As the number of data is millions of times smaller, Radam can do in a matter of hours and on much more modest computers what conventional machine learning would take weeks.
An AI that trains other AIs
The Brazilian tool could teach the skill that some veterinarians and biologists have, such as differentiating a cat from a dog by just having an enlarged photo of a few millimeters of each one’s hair.
“It’s as if we transformed Google Lens ‘ ability to detect a leaf on a tree into the ability to detect a cell in a microscopic image with thousands of cells”, explains Leonardo.
All you need is a common laptop, without a video card and a minimum number of examples to create a program that differentiates a cancerous cell from a non-cancerous one or to identify illegal wood. “You take a microscopic image of the wood and can identify the species based on that”, explains Leonardo.
The method consists of coding what comes out of a robust and generic artificial intelligence using a small neural network. Then, an expert system is trained locally for a given challenge. This way, the machine learning process is much faster and less expensive.
Expert model
The professor emphasizes that Radam’s accuracy may be greater than that of professionals in some tested cases. “It’s a controversial subject, but there are several situations in which humans do not have the visual ability and brain to recognize the pattern in images.”
Visual texture recognition has been studied since the 1970s and in recent years has surpassed human capacity in some tasks. However, this does not mean that the technology is infallible. “She can even get a diagnosis wrong. The success rate is never 100%”, assesses professor Odemir Martinez Bruno, from IFSC, who guided the development of Radam.
According to him, a botanist could need the flower and seed to identify a plant species. The computational technique developed makes this recognition through visual patterns of a detail of the leaf or through microscopies.
“If we put two drops of blood, one from a cat and one from a dog, we cannot visually differentiate. The Radam expert system can do it”, adds the professor.

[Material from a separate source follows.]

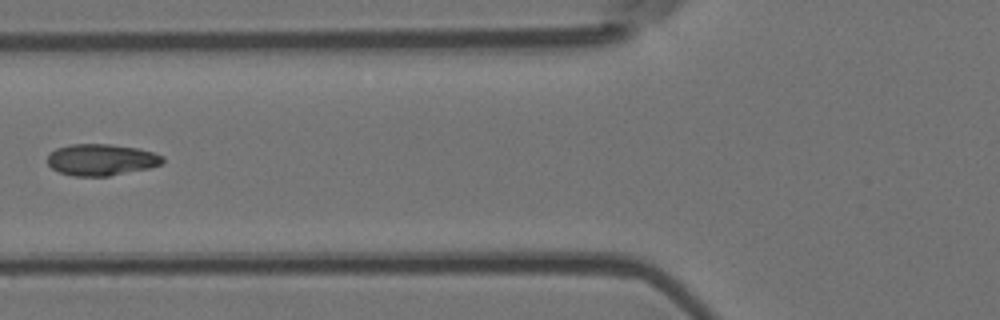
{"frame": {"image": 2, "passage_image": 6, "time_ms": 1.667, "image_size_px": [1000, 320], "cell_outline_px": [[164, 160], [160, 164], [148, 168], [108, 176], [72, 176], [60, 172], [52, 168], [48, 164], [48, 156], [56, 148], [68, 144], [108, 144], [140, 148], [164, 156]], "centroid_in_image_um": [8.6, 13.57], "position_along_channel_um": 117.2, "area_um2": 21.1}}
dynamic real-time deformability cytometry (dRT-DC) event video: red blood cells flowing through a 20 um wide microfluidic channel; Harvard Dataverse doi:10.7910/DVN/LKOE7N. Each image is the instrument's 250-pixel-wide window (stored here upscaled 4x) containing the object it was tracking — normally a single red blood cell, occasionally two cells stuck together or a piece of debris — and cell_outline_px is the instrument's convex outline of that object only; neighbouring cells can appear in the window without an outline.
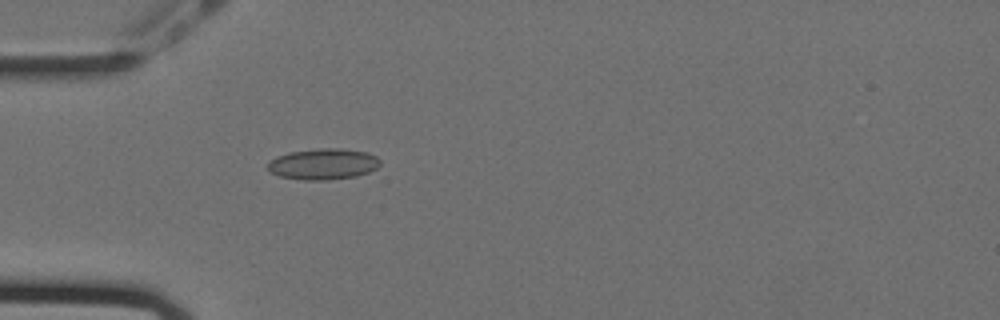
{"species": "Egyptian fruit bat (a non-hibernating species)", "species_latin": "Rousettus aegyptiacus", "temperature_condition": "cold", "stored_images_in_passage": 41, "camera_frame_rate_fps": 3000, "um_per_image_px": 0.085, "animal": {"sex": "female"}, "frame": {"image": 1, "passage_image": 1, "time_ms": 0.0, "image_size_px": [1000, 320], "cell_outline_px": [[380, 164], [376, 168], [368, 172], [356, 176], [328, 180], [304, 180], [280, 176], [268, 172], [268, 160], [276, 156], [288, 152], [320, 148], [340, 148], [368, 152], [376, 156], [380, 160]], "centroid_in_image_um": [27.45, 13.94], "position_along_channel_um": 57.6, "area_um2": 20.52}}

The challenge has been to interpret not only very enlarged captures, but also very reduced ones, such as space photos taken by satellites.
Constant renewal
Leonardo Scabini has explored Radam on several texture datasets, where he achieved state-of-the-art results with computers of different budgets. At the time of publication, they were the best in the world.
It turns out that, because it is an openly shared code and there are many programmers interested in improvements to this same area of computer vision, Odemir Bruno believed that another technique would surpass Radam in a few months. “The fact that the method has been ranked first in the world for a year is a very commendable thing.”
Another advantage of the system is that it can also be used in technologies that are yet to come, as Leonardo anticipates. “If someone creates a new artificial intelligence that beats our result and we apply Radam to it, it will probably improve the results. This is a great advantage, as our method is a module that can be coupled with other AIs.”
In the coming months, the researcher intends to create a second version of Radam during his stay at the Royal Institute of Technology in Stockholm, Sweden.